# Demilune Table



## dudeman555 (Dec 30, 2008)

Well this is my first attempt at a demilune table. It's painted
cause that's what my sister-in-law requested. I learned something
about painting furniture. Every swipe with the can needs to
overlap or you'll notice light/dark streaks. A fan tip would have
worked better for this. And yes I'm sure a nice HVLP would have
produced a better finish then a Valspar paint can. I'm amazed how
many little thing there are to learn!

Thanks!

Dwayne


----------



## ACP (Jan 24, 2009)

Hey dudeman, that is sharp. A table like this is next on my project list. Any hints to pass along? Your sister-in-law should be very happy.


----------



## Leatherneck (Dec 14, 2008)

SHARP !! nice work .. paint looks great ... what kind of wood?


----------



## red (Sep 30, 2008)

Great looking table. 

Red


----------



## phinds (Mar 25, 2009)

you should talk to her about the beauty of natural wood. Just my opinion. I hate paint (but you did do a nice job, if you like paint).

Hm ... don't know if it was a psychological slip or a slip of the figner, but when I first typed that it came out as " ... nice job, if you like pain)." and I just corrected it automatically but then I thought, well paint DOES give me a pain. :laughing:

Paul


----------



## rocklobster (Jun 18, 2008)

I haven't considered painting wood that's not being used outdoors, but that turned out very well. Nice design and good work with the paint.

Rob


----------



## dudeman555 (Dec 30, 2008)

Thanks for the compliments all. Since it was being painted, I used
poplar! I glued several pieces together for the curved apron
then cut the curves using my bandsaw. *My tip* would be level out
the surface with sandable sealer.

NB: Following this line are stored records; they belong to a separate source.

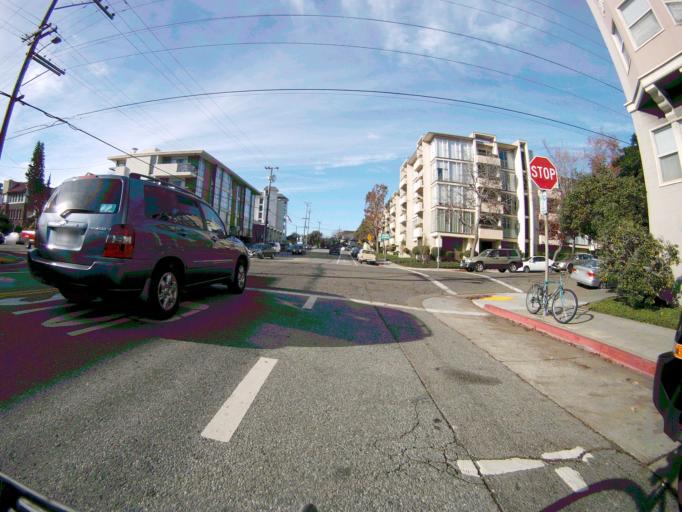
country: US
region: California
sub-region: Alameda County
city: Piedmont
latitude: 37.8270
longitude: -122.2531
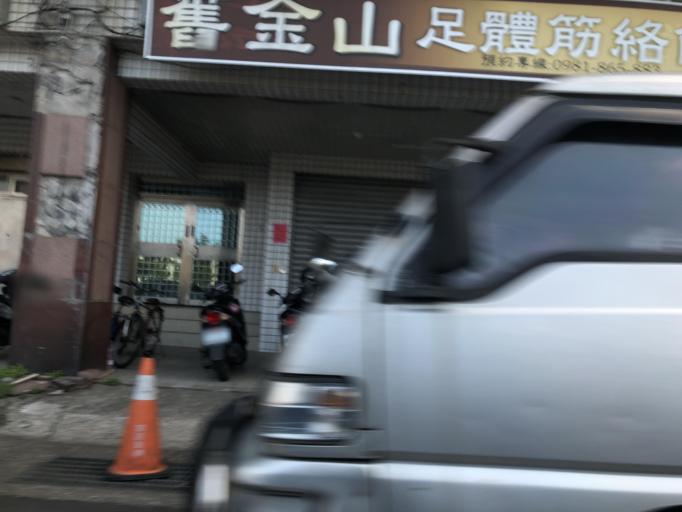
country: TW
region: Taiwan
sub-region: Keelung
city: Keelung
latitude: 25.2198
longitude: 121.6362
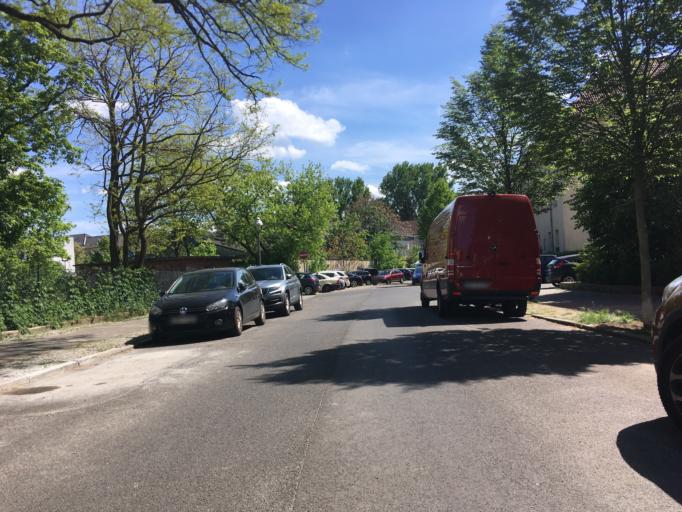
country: DE
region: Berlin
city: Berlin Koepenick
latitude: 52.4566
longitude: 13.5856
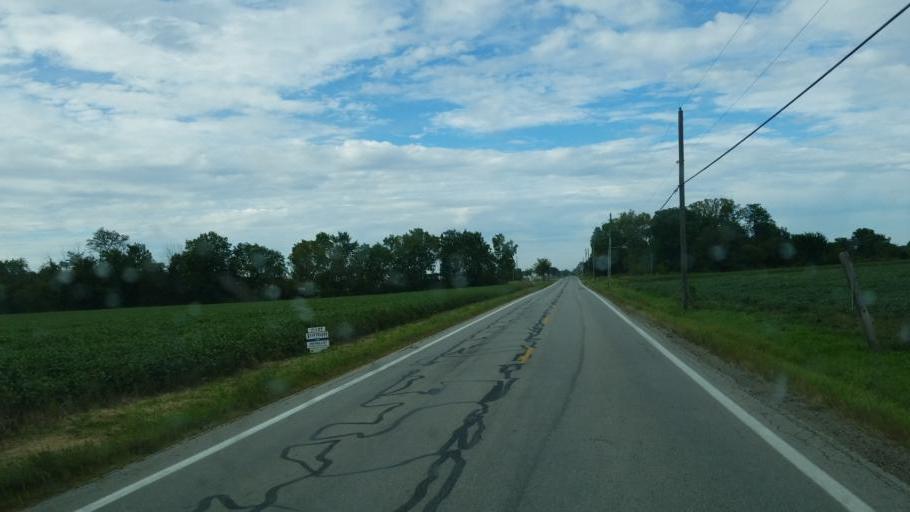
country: US
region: Ohio
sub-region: Delaware County
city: Sunbury
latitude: 40.1863
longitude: -82.8059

Then 2-3 coats of primer. I made
sure all the finish work was done before laying on the black. 

Lessons learned: 
I'm concerned about poplar been hard enough
for a table top surface. Cheap yes! but maybe too soft!

I need to stop making my gaps so tight! ie 1/16 inch.
It's a table not a swiss watch.

I'm still terrible when it comes to "glue-up" time.

Dwayne


----------